As our digital lives become increasingly automated, our digital relationship data has become a less genuine reflection of ourselves. True personal human context, how we speak, connect, and interact in person, is missing from the automations that are being increasingly used.

We built InSight to bridge that gap. We believe the future of AI isn’t replacing people, but reflecting them authentically. We capture both digital and physical interactions to create an real, intelligent extension of who you are.

What it does

InSight is your personal memory engine, a virtual clone that captures everything you see, say, and do. Using Meta Ray-Ban glasses and a custom audio-visual pipeline, it records real-world interactions, recognizes who you’re talking to, and labels every conversation with names and timestamps. Imagine being able to search your life like a Google Doc, where every moment is instantly accessible.

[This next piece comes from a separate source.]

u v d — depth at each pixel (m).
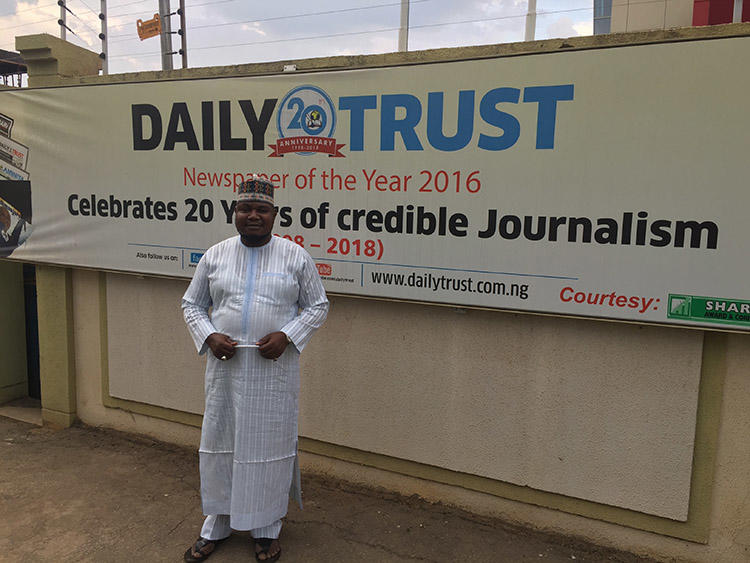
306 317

What makes InSight stand out is how it connects your real and digital worlds. It syncs with tools like Slack, turning in-person chats and reminders into actionable insights right inside your workspace. Support for WhatsApp and Discord is on the way, allowing InSight to organize and understand your conversations across every platform you use.

InSight is not just a memory tool. It’s an active collaborator that reminds you of commitments, drafts follow-ups, and schedules meetings based on your conversations. Whether you’re a student balancing projects or a professional managing a busy schedule, InSight keeps your ideas and actions seamlessly connected so you never lose track of what matters most.

How we built it

We built InSight as a collection of microservices, starting with a multi-stage ML pipeline for processing interactions. Due to there not being an SDK to work with Meta Ray Bans glasses, we made our own way to livestream video from the glasses to our pipeline. By livestreaming through the glasses on Instagram, we could open Instagram Live on our computers and see what the glasses were seeing. From this, we used FFMPEG to take a constant screen capture of the video.

Interaction Processing Pipeline: In the background, we run a Voice Activity Detection model, which helps us figure out when the user starts having a conversation with someone. Once speech is detected, the interaction is automatically segmented and beamed to our audio and visual pipelines.

Audio Pipeline: Our audio processing leverages two state-of-the-art models working in tandem. Faster Whisper performs high-accuracy speech-to-text transcription with precise timestamps, while pyannote.audio handles speaker diarization, identifying when different speakers take turns in the conversation. This generates initial transcripts labeled with generic speaker IDs ("Speaker 1", "Speaker 2") and exact timing information, which becomes crucial for downstream processing.

Video Pipeline: The video pipeline employs dlib's ResNet-based face recognition with one-shot learning capabilities, meaning it can identify people from just a single reference photo. As frames are processed, we detect all visible faces, extract 128-dimensional face encodings, and match them against our database using euclidean distance metrics. The system tracks confidence scores and timestamps for when each person appears, building a comprehensive registry of everyone in the interaction.

Aggregation & Speaker Matching: The magic happens when we fuse audio and video data together. Using OpenCV's optical flow analysis, we track lip movements by monitoring facial landmarks around the mouth region. For each audio segment, we calculate movement magnitude across all detected faces to determine who was actually speaking. By correlating lip movement intensity with speaker timestamps, we replace the generic speaker labels with actual names from our face recognition database. This synchronized data, transcripts with accurate speaker attribution, timestamps, and confidence scores, is then stored in our PostgreSQL database, making every interaction queryable through our MCP server interface. MCP Server.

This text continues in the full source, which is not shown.